The question asks "When is a variety $\mathcal V$ generated by
its free algebra over the empty set?"
It has been asserted that this question is equivalent
to the question of when ${\mathbf F}_{\mathcal V}(\emptyset)$ is
existentially closed in $\mathcal V$.
The correction.
The assertion is not true. There is an implication, but not
an equivalence.
Let ${\mathbf F}_0:={\mathbf F}_{\mathcal V}(\emptyset)$,
and assume that $\mathbf F_0$ is existentially closed (e.c.) in $\mathcal V$.
$\mathbf F_0$ is embeddable is $\mathbf F_m:=\mathbf F_{\mathcal V}(m)$ for every $m$.
If the q.f. formula $s(\bar{x})\neq t(\bar{x})$ is satisfiable in $\mathbf F_m$,
then it is satisfiable in $\mathbf F_0$ by the e.c. property.
This shows that $\mathbf F_0$ fails every identity that fails
in $\mathcal V$, while the fact that $\mathbf F_0\in{\mathcal V}$
shows that it satisfies every identity
that holds in $\mathcal V$. Altogether this shows that
$\mathbf F_0$ e.c. implies $\mathcal V$ is generated by $\mathbf F_0$.
But the converse is false.
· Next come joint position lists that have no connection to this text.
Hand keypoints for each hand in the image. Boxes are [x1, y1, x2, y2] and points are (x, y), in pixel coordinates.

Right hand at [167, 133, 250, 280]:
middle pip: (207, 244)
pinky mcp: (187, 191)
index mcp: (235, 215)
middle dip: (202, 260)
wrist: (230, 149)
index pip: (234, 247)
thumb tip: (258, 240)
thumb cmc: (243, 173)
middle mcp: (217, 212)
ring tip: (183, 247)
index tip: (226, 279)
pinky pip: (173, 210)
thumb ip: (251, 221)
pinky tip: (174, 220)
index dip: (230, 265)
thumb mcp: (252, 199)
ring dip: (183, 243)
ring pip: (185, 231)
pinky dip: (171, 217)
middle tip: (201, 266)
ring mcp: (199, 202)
The variety of commutative rings is
generated by ${\mathbf F}_0 = \mathbb Z$,
but this ring is not e.c. in the variety of commutative rings.
Moreover, there are many nontrivial varieties generated by their
initial algebras, $\mathbf F_0$, where these initial algebras
happen to be finite.
(E.g., the variety of Boolean algebras, or bounded distributive lattices,
or the variety generated by the ring of integers modulo $n$, or
any variety generated
by the constant expansion of a finite algebra.)
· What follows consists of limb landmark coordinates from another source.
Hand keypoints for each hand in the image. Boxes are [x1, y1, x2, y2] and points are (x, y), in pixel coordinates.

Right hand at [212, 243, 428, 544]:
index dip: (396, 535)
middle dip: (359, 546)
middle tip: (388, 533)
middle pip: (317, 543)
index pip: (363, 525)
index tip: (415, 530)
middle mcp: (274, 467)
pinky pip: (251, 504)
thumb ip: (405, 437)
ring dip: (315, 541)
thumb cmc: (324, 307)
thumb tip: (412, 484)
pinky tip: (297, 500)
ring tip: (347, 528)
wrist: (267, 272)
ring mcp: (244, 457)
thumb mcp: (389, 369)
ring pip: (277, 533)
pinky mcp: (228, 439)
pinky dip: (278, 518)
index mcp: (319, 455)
But a nontrivial finite algebra cannot be e.c.
The remark.
The original poster asks if there is a category-theoretic
characterization of these varieties. Well, there is one,
since you can express Birkhoff's HSP Theorem category-theoretically.
To express $\mathcal V = \mathbf{HSP}(\mathbf F_0)$ you just need
to say that every object in $\mathcal V$
is the image of an extremal epimorphism
from some object that has a monomorphism into some power
of the initial algebra.
But, I doubt that there is a nontrivial characterization of these varieties.
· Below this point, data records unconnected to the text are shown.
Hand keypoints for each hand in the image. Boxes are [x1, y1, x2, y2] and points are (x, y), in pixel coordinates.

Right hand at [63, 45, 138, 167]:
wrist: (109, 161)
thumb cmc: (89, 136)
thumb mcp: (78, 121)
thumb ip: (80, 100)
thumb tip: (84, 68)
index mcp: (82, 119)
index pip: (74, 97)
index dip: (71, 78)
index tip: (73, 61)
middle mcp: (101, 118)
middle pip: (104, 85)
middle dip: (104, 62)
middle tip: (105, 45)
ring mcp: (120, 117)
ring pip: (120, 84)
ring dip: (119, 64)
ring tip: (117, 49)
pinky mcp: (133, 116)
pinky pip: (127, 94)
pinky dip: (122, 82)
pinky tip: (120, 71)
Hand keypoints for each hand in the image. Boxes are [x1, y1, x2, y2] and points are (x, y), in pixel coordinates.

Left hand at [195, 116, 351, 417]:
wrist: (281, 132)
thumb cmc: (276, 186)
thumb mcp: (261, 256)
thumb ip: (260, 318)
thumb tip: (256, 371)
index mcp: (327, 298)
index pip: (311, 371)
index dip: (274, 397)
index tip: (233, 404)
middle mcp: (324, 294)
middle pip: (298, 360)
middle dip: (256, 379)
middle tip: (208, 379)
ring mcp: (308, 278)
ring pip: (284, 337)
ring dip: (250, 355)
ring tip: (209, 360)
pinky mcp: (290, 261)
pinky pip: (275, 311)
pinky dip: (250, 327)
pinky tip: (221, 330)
As the original poster noted, any variety generated by the constant
expansion of an algebra has the desired property, so this class
of varieties 
is as varied as the class of constant expansions of algebras.
A: Aren't these the same as clones containing the constant functions ?
From a clone, you just take the equational theory consisting of all the functions in it, with equations all the relations satisfied by those functions.
From a theory/variety, just take all the operations restricted to the free algebra on the empty set in that varietey.
There are many nontrivial clones on a two-element set, but if I read the diagram right there are only finitely many containing the constant symbols. Among these are:
The clone of monotone functions gives you the variety of bounded lattices.
The clone of affine functions gives you the variety of $\mathbb F_2$-vector spaces with a marked point.
The clone of conjunctive or disjunctive functions gives you the variety of bounded partial orders with joins or with meets.
The clone of unary functions gives you the variety of sets with an involution and two marked elements that are switched by the involution.
The clone of all Boolean operations gives you the variety of Boolean algebras.
The clone of constant functions gives you the variety of sets with two marked elements.